Debtra's dropped jaw joined her raised eyebrows. "A Minder?" she whispered. "You came away from a confrontation with one of them alive?"

"Half alive. It took me a long time to recover. But he's the one who came up with the barbaric punishment of monumenting." He smiled, but not with happiness. Debtra had never seen such a vindictive expression on her mentor's face.

"Monumenting." The reason for their visit – the real reason – hit her like a bucket of ice water. She'd shoved it to the back of her mind, the apparent murder being much less disturbing.

"And this has been the first time someone escaped. I imagine he must be a bit disturbed right now."
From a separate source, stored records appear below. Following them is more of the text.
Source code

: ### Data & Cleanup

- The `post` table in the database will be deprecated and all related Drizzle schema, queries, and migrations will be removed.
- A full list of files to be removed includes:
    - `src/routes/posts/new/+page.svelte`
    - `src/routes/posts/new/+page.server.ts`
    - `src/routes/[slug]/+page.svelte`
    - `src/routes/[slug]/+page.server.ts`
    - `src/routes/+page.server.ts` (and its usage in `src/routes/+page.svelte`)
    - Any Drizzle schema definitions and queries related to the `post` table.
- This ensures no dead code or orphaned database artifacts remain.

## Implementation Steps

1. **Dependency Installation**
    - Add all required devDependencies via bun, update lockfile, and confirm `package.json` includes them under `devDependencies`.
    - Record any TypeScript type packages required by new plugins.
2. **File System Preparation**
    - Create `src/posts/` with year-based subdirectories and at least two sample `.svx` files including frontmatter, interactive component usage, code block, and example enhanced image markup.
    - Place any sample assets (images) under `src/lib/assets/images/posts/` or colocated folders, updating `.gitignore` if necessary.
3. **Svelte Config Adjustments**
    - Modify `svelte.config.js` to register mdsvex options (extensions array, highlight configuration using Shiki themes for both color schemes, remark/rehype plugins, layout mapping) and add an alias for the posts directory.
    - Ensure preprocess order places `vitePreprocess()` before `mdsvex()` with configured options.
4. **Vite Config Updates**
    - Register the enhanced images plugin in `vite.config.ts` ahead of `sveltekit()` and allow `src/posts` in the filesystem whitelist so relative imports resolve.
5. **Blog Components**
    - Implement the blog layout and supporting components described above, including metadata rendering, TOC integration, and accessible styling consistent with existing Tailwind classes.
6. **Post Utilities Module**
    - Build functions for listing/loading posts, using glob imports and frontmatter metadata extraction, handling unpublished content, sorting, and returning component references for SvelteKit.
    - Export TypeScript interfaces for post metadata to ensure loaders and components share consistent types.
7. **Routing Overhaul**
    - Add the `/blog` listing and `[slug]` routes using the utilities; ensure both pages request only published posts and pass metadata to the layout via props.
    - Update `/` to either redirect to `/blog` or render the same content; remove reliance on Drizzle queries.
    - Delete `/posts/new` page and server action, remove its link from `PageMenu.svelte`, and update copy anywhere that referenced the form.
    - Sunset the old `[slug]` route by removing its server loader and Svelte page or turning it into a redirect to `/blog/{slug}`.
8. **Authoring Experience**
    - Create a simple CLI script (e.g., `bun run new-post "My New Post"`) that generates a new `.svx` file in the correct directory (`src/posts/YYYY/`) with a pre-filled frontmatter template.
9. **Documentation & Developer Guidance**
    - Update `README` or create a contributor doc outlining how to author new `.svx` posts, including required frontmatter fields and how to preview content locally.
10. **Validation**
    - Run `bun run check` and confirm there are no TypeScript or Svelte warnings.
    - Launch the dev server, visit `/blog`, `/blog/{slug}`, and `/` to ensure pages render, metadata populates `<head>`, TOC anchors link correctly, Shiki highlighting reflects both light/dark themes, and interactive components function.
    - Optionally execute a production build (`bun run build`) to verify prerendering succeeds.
"Wait… What?" Thom turned to look at the two of them like he may have to drop them off at the sanatorium on his way home. "What's a Minder? And what the heck is monumenting? I thought you were here to solve a murder and a prison break."

Homily fiddled with a knob on his door handle, and the window lowered with a gentle whirr, then went back up. "Let's get to that safe place I asked you to find, and I'll explain."

Author's Note: I consider myself to be a connoisseur of irony, and the past week has been particularly delectable. I signed my lease for my new office on Monday, and then proceeded to have my busiest week ever, leaving me no time for the other nuts and bolts of my office move.

But, in more exciting news, I've been published in an anthology! More details to come.

No, the apple pie pictured below isn't chocolate, but since it's a national holiday, I thought it worked. Yes, that's a homemade crust. Have I mentioned that I bake when stressed? My husband is more than okay with it -- his favorite dessert is pie.

I hope everyone enjoyed their long weekend!